Former Treasury Secretary Larry Summers seems to believe a hard landing is likely. 

“I think a hard landing is substantially more likely than a soft landing,” he told the Wall Street Journal. “I think if inflation is going to come down in two or three years rather than the 10…that’s likely to be in the context of a recession not in the context of a smooth path.” 

Summers was responding to a question about a recent Bank of America analysis that found in cases where inflation in developed economies rose above 5% between the 1980s to the 2000s, it took on average 10 years to bring it down to the Fed’s current target of 2%.

He added that the Fed’s current expectations seemed a little too rosy. 

“I think the likelihood is that the current Fed forecast, which is that both unemployment will peak at 4.5% and that we will get back to 2% inflation within two and a half years—I think the odds that both those things are going to happen together are probably less than one in four,” Summers added. 

The Fed raised interest rates by 75 basis points for the third consecutive time last week in its attempt to slow down the overheated economy and bring down inflation. Year-over-year inflation rose 8.3% in August, down from July’s reading of 8.5% and June’s reading of 9.1%. But the drop was less than expected and last month, Fed chair Jerome Powell warned that Americans would feel “pain” as the Fed tries to lower inflation. 

Summer’s comments this week that a hard landing would be hard to avoid echoed similar ideas he shared with Fortune in an interview earlier this month.

“History teaches us that soft landings represent the triumph of hope over experience,” he said. “There are no examples when inflation was above 4% and unemployment was below 4% that the economy achieved a soft landing. We are unlikely to achieve a reduction of inflation to something like the Fed’s target without a significant slowing of the economy.”

As inflation has remained stubborn, a host of other economists have recently spoken more frankly about the risk of a recession. Economist Mohamed El-Erian recently told Fortune that the chance of a soft landing has become “uncomfortably low.” And Diane Swonk, KPMG’s chief economist, has said that she thinks the Fed has given up on a soft landing. In a note earlier this week, UBS economists said “the risk of a hard landing is rising.”

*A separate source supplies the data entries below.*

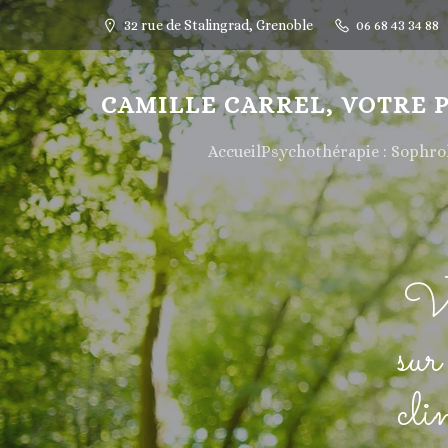
32 rue de Stalingrad, Grenoble
06 68 43 34 88
CAMILLE CARREL, VOTRE 
Accueil
Psychothérapie : Sophr
Vo
sur
cl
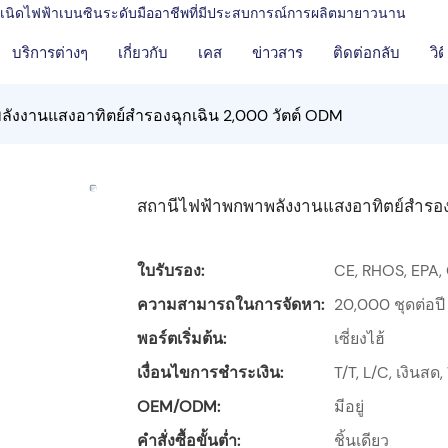
งกำเนิดไฟฟ้าเบนซินระดับมืออาชีพที่มีประสบการณ์การผลิตมายาวนาน
บริการต่างๆ
เกี่ยวกับ
เคส
ข่าวสาร
ติดต่อกลับ
วิด
ังงานแสงอาทิตย์สำรองฉุกเฉิน 2,000 วัตต์ ODM
สถานีไฟฟ้าพกพาพลังงานแสงอาทิตย์สำรอง
ใบรับรอง:
CE, RHOS, EPA,
ความสามารถในการจัดหา:
20,000 ชุดต่อปี
พอร์ตเริ่มต้น:
เซี่ยงไฮ้
เงื่อนไขการชำระเงิน:
T/T, L/C, เงินส
OEM/ODM:
มีอยู่
คำสั่งซื้อขั้นต่ำ:
ชิ้นเดียว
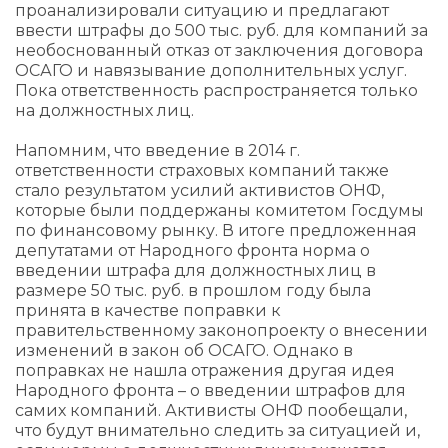
проанализировали ситуацию и предлагают
ввести штрафы до 500 тыс. руб. для компаний за
необоснованный отказ от заключения договора
ОСАГО и навязывание дополнительных услуг.
Пока ответственность распространяется только
на должностных лиц.
Напомним, что введение в 2014 г.
ответственности страховых компаний также
стало результатом усилий активистов ОНФ,
которые были поддержаны комитетом Госдумы
по финансовому рынку. В итоге предложенная
депутатами от Народного фронта норма о
введении штрафа для должностных лиц в
размере 50 тыс. руб. в прошлом году была
принята в качестве поправки к
правительственному законопроекту о внесении
изменений в закон об ОСАГО. Однако в
поправках не нашла отражения другая идея
Народного фронта – о введении штрафов для
самих компаний. Активисты ОНФ пообещали,
что будут внимательно следить за ситуацией и,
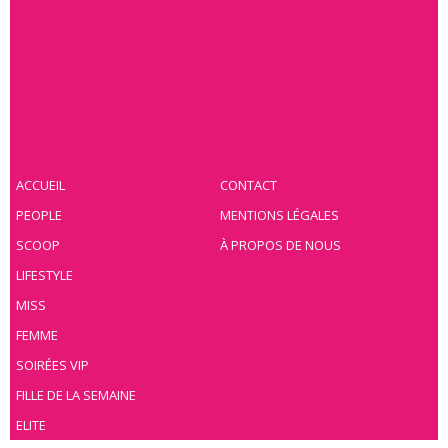
ACCUEIL
CONTACT
PEOPLE
MENTIONS LÉGALES
SCOOP
À PROPOS DE NOUS
LIFESTYLE
MISS
FEMME
SOIRÉES VIP
FILLE DE LA SEMAINE
ELITE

Summers, who’s been a vocal critic of the Fed, said it took too long for the institution to react to rising inflation. 

“The Fed allowed itself to get way behind the curve for a long time in 2021 and early ’22, and in the process, sacrificed a reasonable amount of credibility,” he said. 

When asked what he would do if he were on Fed to determine when to stop raising rates, Summers told the Journal that he’d watch what’s happening in the labor market.

“I’d be looking for evidence that signs of an overwhelmingly tight labor market were giving way to signs of a labor market with more slack,” he said. 

Despite his earlier criticism of the Fed, Summers says the Fed is doing what it needs to.

“I think the best thing the United States can do for the global economy is to properly manage our own global economy. And as I’ve said, I think the Fed is moving in that direction,” Summers said.